Records excerpted from a collection:
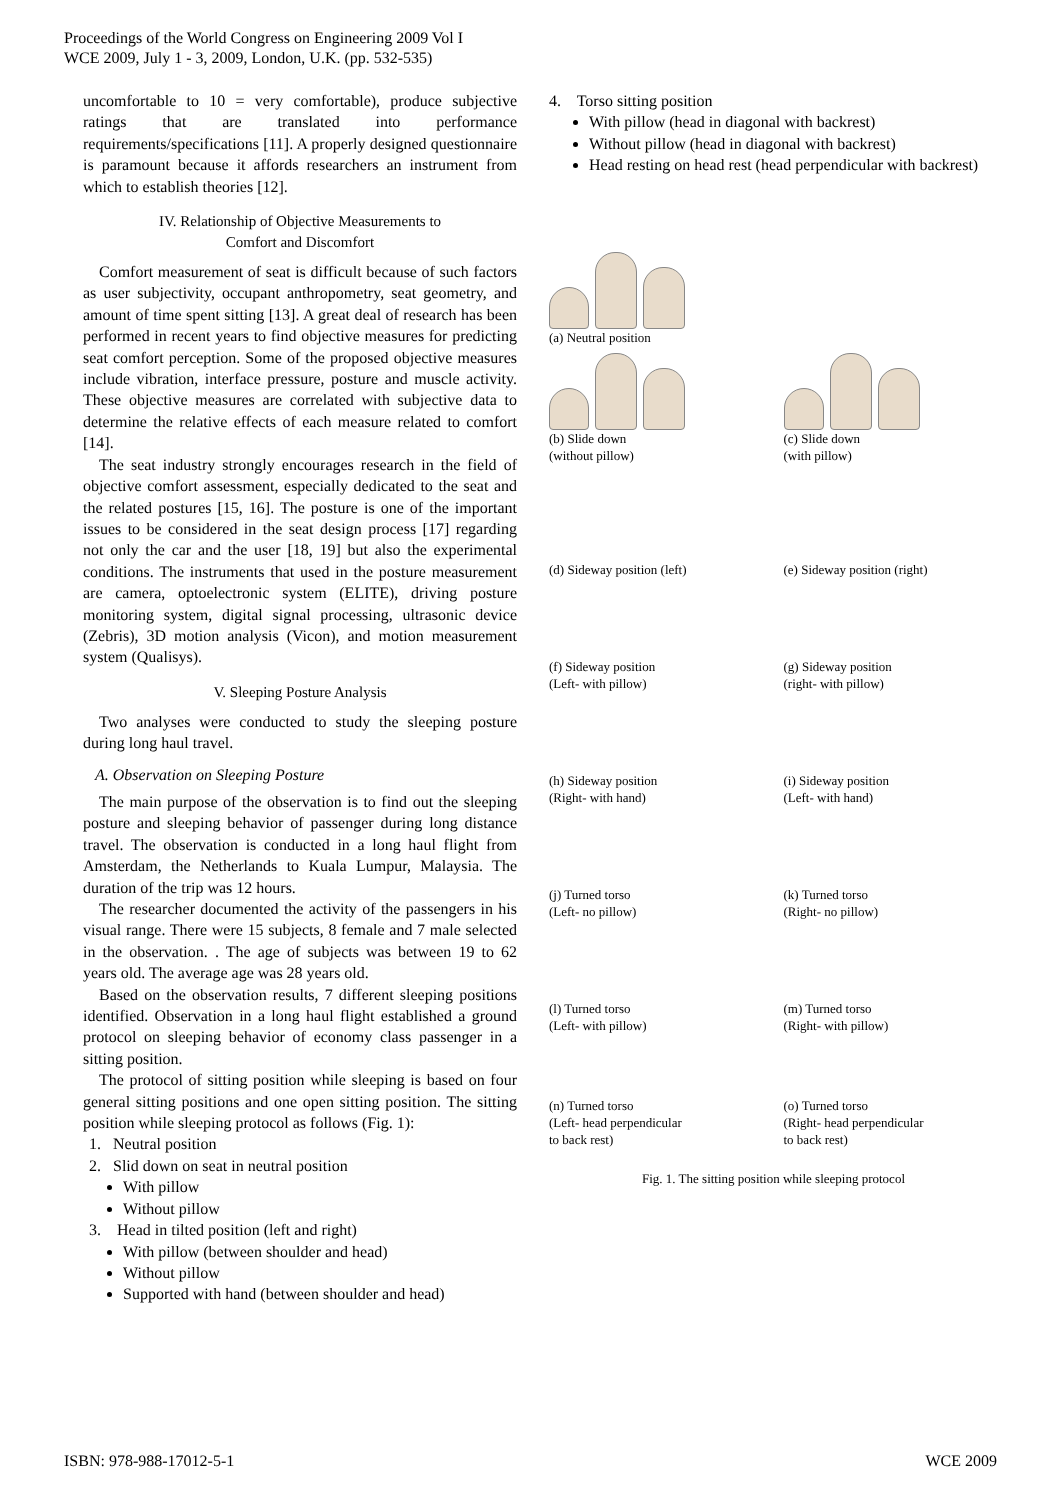Proceedings of the World Congress on Engineering 2009 Vol I
WCE 2009, July 1 - 3, 2009, London, U.K. (pp. 532-535)
uncomfortable to 10 = very comfortable), produce subjective ratings that are translated into performance requirements/specifications [11]. A properly designed questionnaire is paramount because it affords researchers an instrument from which to establish theories [12].
IV. Relationship of Objective Measurements to
Comfort and Discomfort
Comfort measurement of seat is difficult because of such factors as user subjectivity, occupant anthropometry, seat geometry, and amount of time spent sitting [13]. A great deal of research has been performed in recent years to find objective measures for predicting seat comfort perception. Some of the proposed objective measures include vibration, interface pressure, posture and muscle activity. These objective measures are correlated with subjective data to determine the relative effects of each measure related to comfort [14].
The seat industry strongly encourages research in the field of objective comfort assessment, especially dedicated to the seat and the related postures [15, 16]. The posture is one of the important issues to be considered in the seat design process [17] regarding not only the car and the user [18, 19] but also the experimental conditions. The instruments that used in the posture measurement are camera, optoelectronic system (ELITE), driving posture monitoring system, digital signal processing, ultrasonic device (Zebris), 3D motion analysis (Vicon), and motion measurement system (Qualisys).
V. Sleeping Posture Analysis
Two analyses were conducted to study the sleeping posture during long haul travel.
A. Observation on Sleeping Posture
The main purpose of the observation is to find out the sleeping posture and sleeping behavior of passenger during long distance travel. The observation is conducted in a long haul flight from Amsterdam, the Netherlands to Kuala Lumpur, Malaysia. The duration of the trip was 12 hours.
The researcher documented the activity of the passengers in his visual range. There were 15 subjects, 8 female and 7 male selected in the observation. . The age of subjects was between 19 to 62 years old. The average age was 28 years old.
Based on the observation results, 7 different sleeping positions identified. Observation in a long haul flight established a ground protocol on sleeping behavior of economy class passenger in a sitting position.
The protocol of sitting position while sleeping is based on four general sitting positions and one open sitting position. The sitting position while sleeping protocol as follows (Fig. 1):
1. Neutral position
2. Slid down on seat in neutral position
With pillow
Without pillow
3. Head in tilted position (left and right)
With pillow (between shoulder and head)
Without pillow
Supported with hand (between shoulder and head)
4. Torso sitting position
With pillow (head in diagonal with backrest)
Without pillow (head in diagonal with backrest)
Head resting on head rest (head perpendicular with backrest)
(a) Neutral position
(b) Slide down
(without pillow)
(c) Slide down
(with pillow)
(d) Sideway position (left)
(e) Sideway position (right)
(f) Sideway position
(Left- with pillow)
(g) Sideway position
(right- with pillow)
(h) Sideway position
(Right- with hand)
(i) Sideway position
(Left- with hand)
(j) Turned torso
(Left- no pillow)
(k) Turned torso
(Right- no pillow)
(l) Turned torso
(Left- with pillow)
(m) Turned torso
(Right- with pillow)
(n) Turned torso
(Left- head perpendicular
to back rest)
(o) Turned torso
(Right- head perpendicular
to back rest)
Fig. 1. The sitting position while sleeping protocol
ISBN: 978-988-17012-5-1 WCE 2009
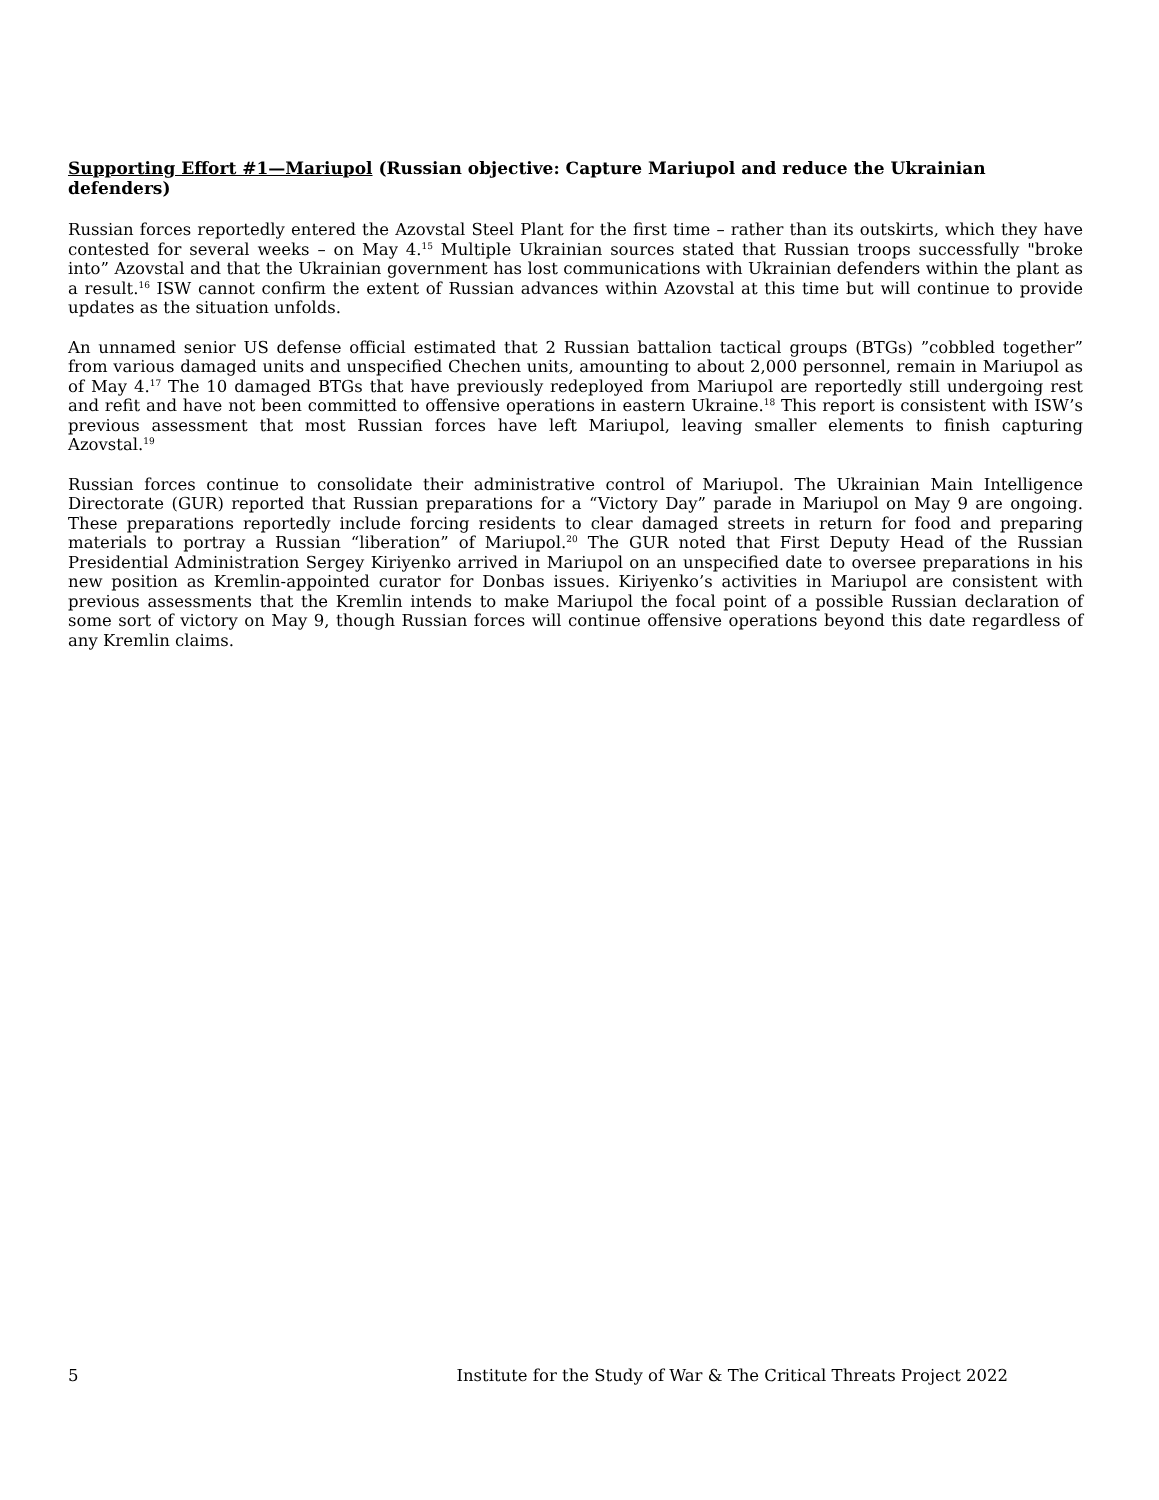Supporting Effort #1—Mariupol (Russian objective: Capture Mariupol and reduce the Ukrainian defenders)
Russian forces reportedly entered the Azovstal Steel Plant for the first time – rather than its outskirts, which they have contested for several weeks – on May 4.<sup>15</sup> Multiple Ukrainian sources stated that Russian troops successfully "broke into” Azovstal and that the Ukrainian government has lost communications with Ukrainian defenders within the plant as a result.<sup>16</sup> ISW cannot confirm the extent of Russian advances within Azovstal at this time but will continue to provide updates as the situation unfolds.
An unnamed senior US defense official estimated that 2 Russian battalion tactical groups (BTGs) ”cobbled together” from various damaged units and unspecified Chechen units, amounting to about 2,000 personnel, remain in Mariupol as of May 4.<sup>17</sup> The 10 damaged BTGs that have previously redeployed from Mariupol are reportedly still undergoing rest and refit and have not been committed to offensive operations in eastern Ukraine.<sup>18</sup> This report is consistent with ISW’s previous assessment that most Russian forces have left Mariupol, leaving smaller elements to finish capturing Azovstal.<sup>19</sup>
Russian forces continue to consolidate their administrative control of Mariupol. The Ukrainian Main Intelligence Directorate (GUR) reported that Russian preparations for a “Victory Day” parade in Mariupol on May 9 are ongoing. These preparations reportedly include forcing residents to clear damaged streets in return for food and preparing materials to portray a Russian “liberation” of Mariupol.<sup>20</sup> The GUR noted that First Deputy Head of the Russian Presidential Administration Sergey Kiriyenko arrived in Mariupol on an unspecified date to oversee preparations in his new position as Kremlin-appointed curator for Donbas issues. Kiriyenko’s activities in Mariupol are consistent with previous assessments that the Kremlin intends to make Mariupol the focal point of a possible Russian declaration of some sort of victory on May 9, though Russian forces will continue offensive operations beyond this date regardless of any Kremlin claims.
5 Institute for the Study of War & The Critical Threats Project 2022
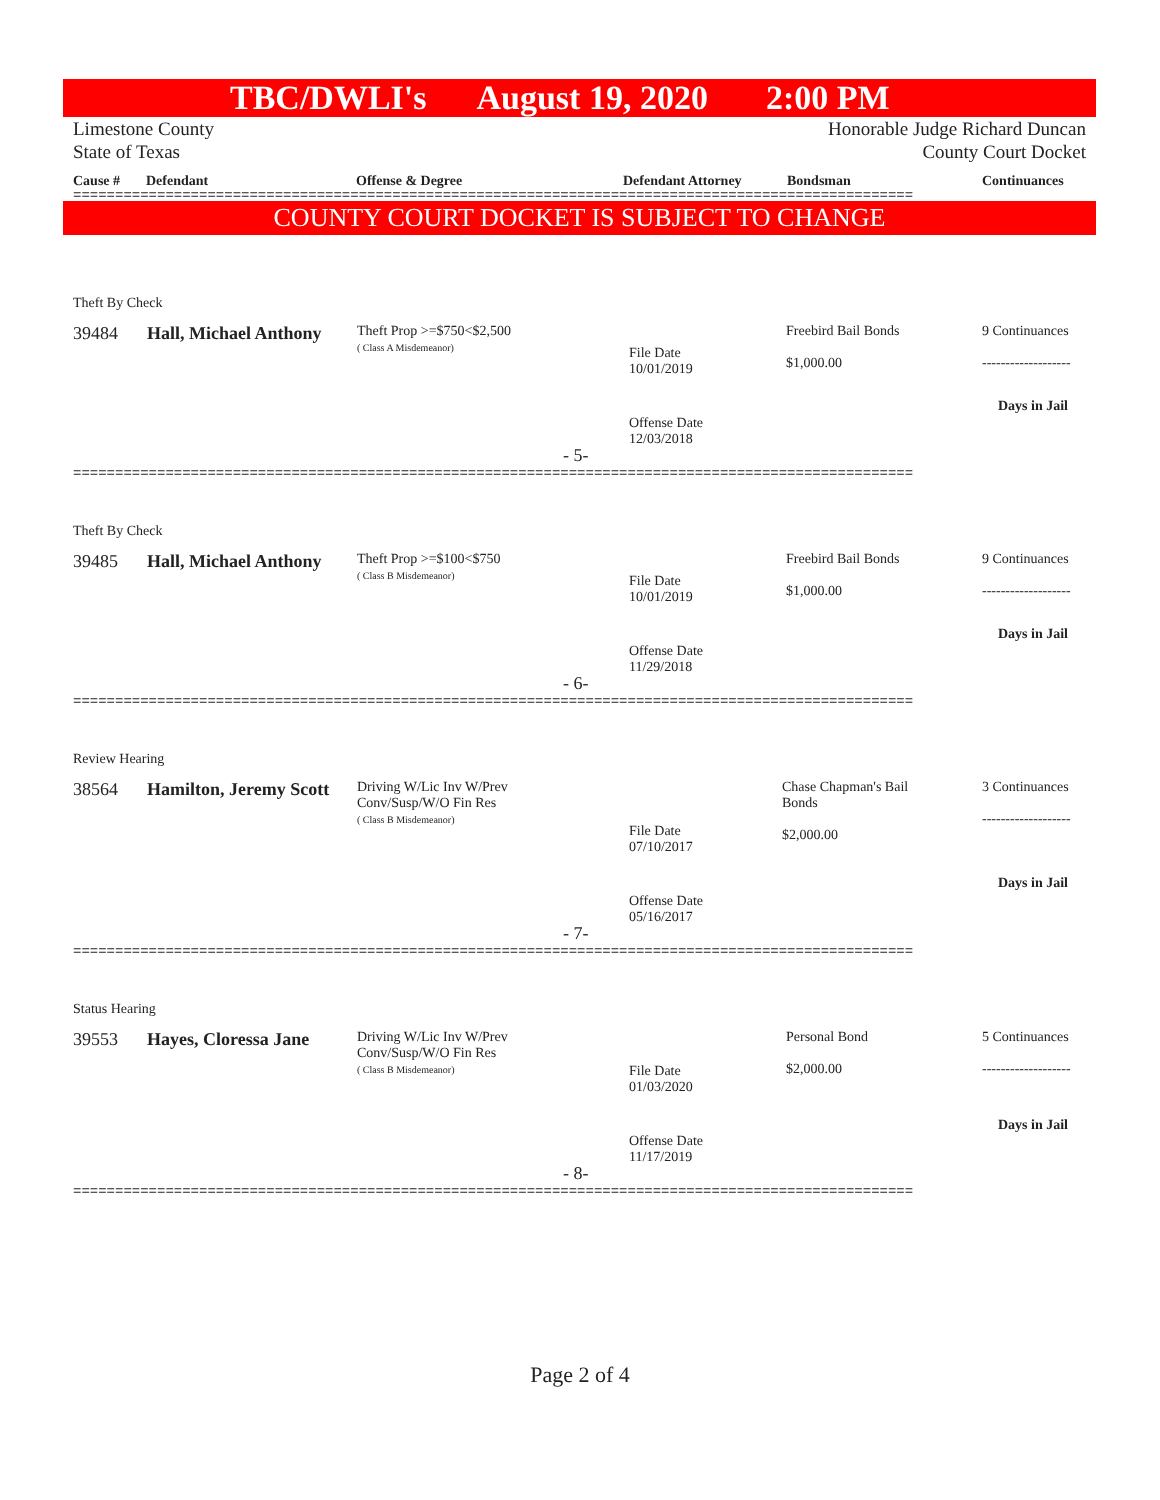TBC/DWLI's August 19, 2020 2:00 PM
Limestone County
State of Texas Honorable Judge Richard Duncan
County Court Docket
Cause # Defendant Offense & Degree Defendant Attorney Bondsman Continuances
====================================================================================================
COUNTY COURT DOCKET IS SUBJECT TO CHANGE
Theft By Check
39484
Hall, Michael Anthony
Theft Prop >=$750<$2,500
( Class A Misdemeanor)
File Date
10/01/2019
Offense Date
12/03/2018
Freebird Bail Bonds
$1,000.00
9 Continuances
-------------------
Days in Jail
- 5-
====================================================================================================
Theft By Check
39485
Hall, Michael Anthony
Theft Prop >=$100<$750
( Class B Misdemeanor)
File Date
10/01/2019
Offense Date
11/29/2018
Freebird Bail Bonds
$1,000.00
9 Continuances
-------------------
Days in Jail
- 6-
====================================================================================================
Review Hearing
38564
Hamilton, Jeremy Scott
Driving W/Lic Inv W/Prev
Conv/Susp/W/O Fin Res
( Class B Misdemeanor)
File Date
07/10/2017
Offense Date
05/16/2017
Chase Chapman's Bail
Bonds
$2,000.00
3 Continuances
-------------------
Days in Jail
- 7-
====================================================================================================
Status Hearing
39553
Hayes, Cloressa Jane
Driving W/Lic Inv W/Prev
Conv/Susp/W/O Fin Res
( Class B Misdemeanor)
File Date
01/03/2020
Offense Date
11/17/2019
Personal Bond
$2,000.00
5 Continuances
-------------------
Days in Jail
- 8-
====================================================================================================
Page 2 of 4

_Problem_
Go through the data line by line and work out how many lines contain "backrest". Give only that number.

_Problem solution_
3